You have raised this issue before (multiple times) so I will remind you
that I'm working on this.
$ COLUMNS=72 git diff --stat 1.22.4 1.23.0 man/{roff,groff{,_font,_out}}.*.man
man/groff.7.man | 9853 ++++++++++++++++++++++++++++--------------
man/groff_font.5.man | 1269 ++++--
man/groff_out.5.man | 1035 +++--
man/roff.7.man | 2973 +++++++++----
4 files changed, 9991 insertions(+), 5139 deletions(-)

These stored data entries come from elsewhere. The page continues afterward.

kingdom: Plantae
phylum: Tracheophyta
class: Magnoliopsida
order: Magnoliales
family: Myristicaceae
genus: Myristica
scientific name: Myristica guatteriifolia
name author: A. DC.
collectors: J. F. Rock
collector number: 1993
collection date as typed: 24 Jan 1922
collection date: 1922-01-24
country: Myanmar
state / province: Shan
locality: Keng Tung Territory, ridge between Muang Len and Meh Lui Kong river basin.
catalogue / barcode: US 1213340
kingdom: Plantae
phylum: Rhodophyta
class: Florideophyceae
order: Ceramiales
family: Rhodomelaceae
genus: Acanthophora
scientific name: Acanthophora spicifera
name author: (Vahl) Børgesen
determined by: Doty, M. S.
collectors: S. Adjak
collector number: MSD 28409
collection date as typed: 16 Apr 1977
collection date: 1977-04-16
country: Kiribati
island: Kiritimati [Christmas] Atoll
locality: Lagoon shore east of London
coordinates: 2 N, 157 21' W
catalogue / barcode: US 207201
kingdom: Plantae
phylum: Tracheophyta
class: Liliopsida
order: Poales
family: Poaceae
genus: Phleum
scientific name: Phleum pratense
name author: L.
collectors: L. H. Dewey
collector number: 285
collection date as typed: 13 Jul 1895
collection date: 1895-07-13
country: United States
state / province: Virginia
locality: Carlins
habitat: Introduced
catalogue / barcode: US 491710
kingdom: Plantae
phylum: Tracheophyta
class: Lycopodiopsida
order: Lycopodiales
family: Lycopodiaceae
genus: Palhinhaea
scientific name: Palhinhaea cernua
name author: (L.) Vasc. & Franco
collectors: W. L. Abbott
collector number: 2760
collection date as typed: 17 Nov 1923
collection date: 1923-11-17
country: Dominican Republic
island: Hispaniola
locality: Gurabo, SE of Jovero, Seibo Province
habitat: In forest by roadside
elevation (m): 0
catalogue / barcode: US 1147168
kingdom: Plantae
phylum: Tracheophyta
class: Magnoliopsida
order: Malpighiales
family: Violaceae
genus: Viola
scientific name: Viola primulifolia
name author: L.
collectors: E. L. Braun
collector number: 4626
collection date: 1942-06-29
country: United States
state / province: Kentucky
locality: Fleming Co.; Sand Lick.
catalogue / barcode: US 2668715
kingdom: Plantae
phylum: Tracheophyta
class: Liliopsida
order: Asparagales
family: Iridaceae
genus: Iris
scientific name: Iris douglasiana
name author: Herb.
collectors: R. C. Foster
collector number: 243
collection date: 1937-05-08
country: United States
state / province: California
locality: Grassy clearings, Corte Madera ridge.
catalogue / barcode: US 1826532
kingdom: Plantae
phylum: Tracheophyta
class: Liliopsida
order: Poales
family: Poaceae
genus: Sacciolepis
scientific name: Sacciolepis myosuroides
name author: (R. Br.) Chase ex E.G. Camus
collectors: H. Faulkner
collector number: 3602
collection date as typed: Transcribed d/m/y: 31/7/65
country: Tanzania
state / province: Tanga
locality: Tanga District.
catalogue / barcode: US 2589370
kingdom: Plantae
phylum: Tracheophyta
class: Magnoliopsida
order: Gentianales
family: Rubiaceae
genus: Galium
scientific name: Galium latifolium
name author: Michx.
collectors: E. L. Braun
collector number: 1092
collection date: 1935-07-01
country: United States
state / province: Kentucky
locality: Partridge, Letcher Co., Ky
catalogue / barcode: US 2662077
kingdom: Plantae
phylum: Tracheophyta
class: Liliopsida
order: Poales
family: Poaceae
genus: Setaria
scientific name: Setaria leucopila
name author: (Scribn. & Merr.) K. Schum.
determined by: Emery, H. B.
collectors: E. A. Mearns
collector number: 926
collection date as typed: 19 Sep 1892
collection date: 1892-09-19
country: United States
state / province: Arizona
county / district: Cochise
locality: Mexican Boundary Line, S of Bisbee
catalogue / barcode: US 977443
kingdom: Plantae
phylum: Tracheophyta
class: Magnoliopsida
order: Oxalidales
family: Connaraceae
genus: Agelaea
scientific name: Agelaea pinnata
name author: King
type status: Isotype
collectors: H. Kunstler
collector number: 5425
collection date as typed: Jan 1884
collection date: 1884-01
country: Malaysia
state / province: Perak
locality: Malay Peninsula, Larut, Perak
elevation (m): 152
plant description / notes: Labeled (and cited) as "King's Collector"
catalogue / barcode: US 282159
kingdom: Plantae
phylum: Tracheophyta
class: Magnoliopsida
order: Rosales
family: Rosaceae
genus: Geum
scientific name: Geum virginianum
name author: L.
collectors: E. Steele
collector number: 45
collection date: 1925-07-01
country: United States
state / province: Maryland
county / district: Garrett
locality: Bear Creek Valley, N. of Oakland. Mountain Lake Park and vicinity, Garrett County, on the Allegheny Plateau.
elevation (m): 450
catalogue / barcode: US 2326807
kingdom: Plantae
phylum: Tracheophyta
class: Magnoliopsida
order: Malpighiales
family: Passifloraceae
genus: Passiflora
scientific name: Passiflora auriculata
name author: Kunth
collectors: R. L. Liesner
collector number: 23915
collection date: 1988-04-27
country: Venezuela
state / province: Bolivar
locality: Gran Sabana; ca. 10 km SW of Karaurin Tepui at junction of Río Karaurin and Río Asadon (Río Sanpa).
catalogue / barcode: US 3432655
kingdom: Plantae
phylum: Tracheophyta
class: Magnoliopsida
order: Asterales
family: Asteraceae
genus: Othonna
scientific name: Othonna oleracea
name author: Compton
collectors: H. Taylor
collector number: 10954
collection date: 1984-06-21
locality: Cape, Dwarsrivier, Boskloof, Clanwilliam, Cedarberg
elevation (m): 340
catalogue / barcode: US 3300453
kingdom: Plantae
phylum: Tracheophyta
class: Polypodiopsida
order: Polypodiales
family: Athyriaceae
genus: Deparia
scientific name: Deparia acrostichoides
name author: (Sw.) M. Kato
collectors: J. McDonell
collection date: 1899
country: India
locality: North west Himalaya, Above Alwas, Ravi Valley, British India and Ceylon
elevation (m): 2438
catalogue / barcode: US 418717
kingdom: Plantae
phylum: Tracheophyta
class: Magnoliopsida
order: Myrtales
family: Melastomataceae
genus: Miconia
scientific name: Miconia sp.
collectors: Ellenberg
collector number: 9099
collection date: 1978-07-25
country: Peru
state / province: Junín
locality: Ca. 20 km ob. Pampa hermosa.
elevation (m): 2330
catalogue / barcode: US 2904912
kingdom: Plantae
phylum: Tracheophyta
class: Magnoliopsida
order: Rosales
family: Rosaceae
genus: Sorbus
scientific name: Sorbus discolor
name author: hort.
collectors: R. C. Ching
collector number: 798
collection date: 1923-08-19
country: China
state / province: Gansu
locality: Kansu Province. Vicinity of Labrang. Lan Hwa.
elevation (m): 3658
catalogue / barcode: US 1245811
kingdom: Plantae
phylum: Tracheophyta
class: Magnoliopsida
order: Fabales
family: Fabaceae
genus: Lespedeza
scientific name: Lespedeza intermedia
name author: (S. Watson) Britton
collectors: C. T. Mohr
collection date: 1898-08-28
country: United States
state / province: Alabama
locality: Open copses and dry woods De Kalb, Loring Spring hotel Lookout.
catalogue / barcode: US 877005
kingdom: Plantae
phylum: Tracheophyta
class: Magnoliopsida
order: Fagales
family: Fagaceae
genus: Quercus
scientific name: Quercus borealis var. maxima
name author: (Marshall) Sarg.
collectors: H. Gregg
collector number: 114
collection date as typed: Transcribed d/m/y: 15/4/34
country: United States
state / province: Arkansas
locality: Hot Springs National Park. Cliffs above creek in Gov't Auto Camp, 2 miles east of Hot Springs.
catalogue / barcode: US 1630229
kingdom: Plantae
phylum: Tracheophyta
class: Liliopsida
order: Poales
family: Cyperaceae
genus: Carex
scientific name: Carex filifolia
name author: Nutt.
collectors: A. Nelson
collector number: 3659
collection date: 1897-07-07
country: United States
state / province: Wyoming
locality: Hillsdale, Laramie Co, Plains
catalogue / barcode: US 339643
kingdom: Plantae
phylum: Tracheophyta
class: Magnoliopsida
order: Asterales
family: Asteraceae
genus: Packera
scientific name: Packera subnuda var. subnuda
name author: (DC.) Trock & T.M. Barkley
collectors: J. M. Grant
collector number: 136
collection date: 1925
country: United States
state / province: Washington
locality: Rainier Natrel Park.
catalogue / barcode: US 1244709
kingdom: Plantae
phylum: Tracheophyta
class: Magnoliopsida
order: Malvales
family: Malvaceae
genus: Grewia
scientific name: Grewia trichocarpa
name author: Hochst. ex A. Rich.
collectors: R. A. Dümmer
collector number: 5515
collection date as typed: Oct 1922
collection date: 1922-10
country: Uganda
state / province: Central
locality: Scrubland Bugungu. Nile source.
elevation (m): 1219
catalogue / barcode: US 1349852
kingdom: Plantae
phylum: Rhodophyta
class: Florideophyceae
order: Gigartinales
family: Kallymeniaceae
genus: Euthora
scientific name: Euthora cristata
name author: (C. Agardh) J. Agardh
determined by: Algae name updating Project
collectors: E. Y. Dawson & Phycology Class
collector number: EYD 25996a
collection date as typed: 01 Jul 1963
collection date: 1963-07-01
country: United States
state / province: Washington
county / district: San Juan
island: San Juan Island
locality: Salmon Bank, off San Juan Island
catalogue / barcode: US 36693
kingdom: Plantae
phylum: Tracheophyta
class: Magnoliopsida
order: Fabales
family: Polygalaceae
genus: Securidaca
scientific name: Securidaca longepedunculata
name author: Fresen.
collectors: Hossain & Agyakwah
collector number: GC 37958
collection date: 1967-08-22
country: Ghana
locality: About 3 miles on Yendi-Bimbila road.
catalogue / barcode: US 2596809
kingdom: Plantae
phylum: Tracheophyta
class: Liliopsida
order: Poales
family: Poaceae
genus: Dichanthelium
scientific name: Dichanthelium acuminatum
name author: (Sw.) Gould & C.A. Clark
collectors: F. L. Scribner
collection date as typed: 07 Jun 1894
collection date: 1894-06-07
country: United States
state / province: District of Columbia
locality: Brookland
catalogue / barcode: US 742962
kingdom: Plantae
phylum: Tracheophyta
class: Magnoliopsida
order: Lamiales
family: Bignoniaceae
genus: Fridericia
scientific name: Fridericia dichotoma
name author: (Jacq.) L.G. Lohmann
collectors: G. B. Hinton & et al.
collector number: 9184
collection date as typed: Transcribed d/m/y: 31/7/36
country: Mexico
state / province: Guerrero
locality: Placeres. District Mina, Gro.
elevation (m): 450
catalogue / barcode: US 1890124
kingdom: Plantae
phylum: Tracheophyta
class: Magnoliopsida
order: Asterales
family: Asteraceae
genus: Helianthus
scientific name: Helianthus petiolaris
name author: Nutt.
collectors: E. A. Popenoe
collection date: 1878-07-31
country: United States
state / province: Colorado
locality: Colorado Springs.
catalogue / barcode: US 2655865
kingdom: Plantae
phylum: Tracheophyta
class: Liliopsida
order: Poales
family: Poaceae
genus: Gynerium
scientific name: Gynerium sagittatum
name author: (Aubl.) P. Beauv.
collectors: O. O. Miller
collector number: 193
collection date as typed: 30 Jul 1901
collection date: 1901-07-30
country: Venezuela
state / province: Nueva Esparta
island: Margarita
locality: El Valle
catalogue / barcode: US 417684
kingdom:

Check out the compiled groff man pages PDF. I'm open to your critiques
but I'd prefer you made then when I could be confident that had recently
familiarized yourself with the problem.
https://www.gnu.org/software/groff/manual/groff-man-pages.pdf
The one drawback I see is people might want to provide
info and man
docs. My personal preference is that the info stuff goes away but I
have learned I don't get what I want. So there may be a period of
time where both need to be maintained.
I have no particular love for Texinfo, but it really is trying to do a
somewhat different thing than a man page does. As Trent Fisher and
Werner Lemberg left it, groff's Texinfo manual felt (to me) influenced
by the O'Reilly Nutshell book approach. And that's not a bad thing. It
converses with and guides the reader in a way that classically laconic
Unix man pages don't.
Since Bertrand released groff 1.23.0 in July, I've further whacked on
the early chapters of the groff Texinfo manual (among other things).
You can find a bleeding edge version here.
https://www.dropbox.com/sh/17ftu3z31couf07/AAC_9kq0ZA-Ra2ZhmZFWlLuva?dl=0
But if someone simply refuses to read the Texinfo manual, I've tried to
make roff(7) an introduction to the formatting language and further
developed groff(1) as a general introduction from the command-line
perspective.
I think we're deep into the "maintain both" period:
$ grep -n '(a)c.*parallel' doc/groff.texi
584:@c BEGIN Keep parallel with groff(1), section "Description" (after the
602:@c END Keep parallel with groff(1), section "Description" (after the
605:@c BEGIN Keep parallel with groff(1), section "Usage" (introduction).
616:@c END Keep parallel with groff(1), section "Usage" (introduction).
1591:@c BEGIN Keep parallel with groff(1), subsection "Paper format".
1626:@c END Keep parallel with groff(1), subsection "Paper format".
1631:@c BEGIN Keep parallel with groff(1), section "Examples".
1696:@c END Keep parallel with groff(1), section "Examples".
5036:@c BEGIN Keep roughly parallel with roff(7) section "Concepts".
5342:@c END Keep roughly parallel with roff(7) section "Concepts".
5561:@c TODO: Consider parallelizing with groff_tmac(5) "Description".
5934:@c BEGIN Keep (roughly) parallel with section "Measurements" of
6052:@c END Keep (roughly) parallel with section "Measurements" of groff(7).
...
16963:@c BEGIN Keep parallel with section "Warnings" of troff(1).
17138:@c END Keep parallel with section "Warnings" of troff(1).
17568:@c BEGIN TODO: Make parallel with groff_out(5).
18448:@c END TODO: Make parallel with groff_out(5).
18453:@c BEGIN Keep parallel with groff_font(5).
18940:@c END Keep parallel with groff_font(5).
Yes, these are screeching examples of DRY violation. But such
violations are warranted if doing so means that users have a fighting
chance to obtain competence with the system being documented.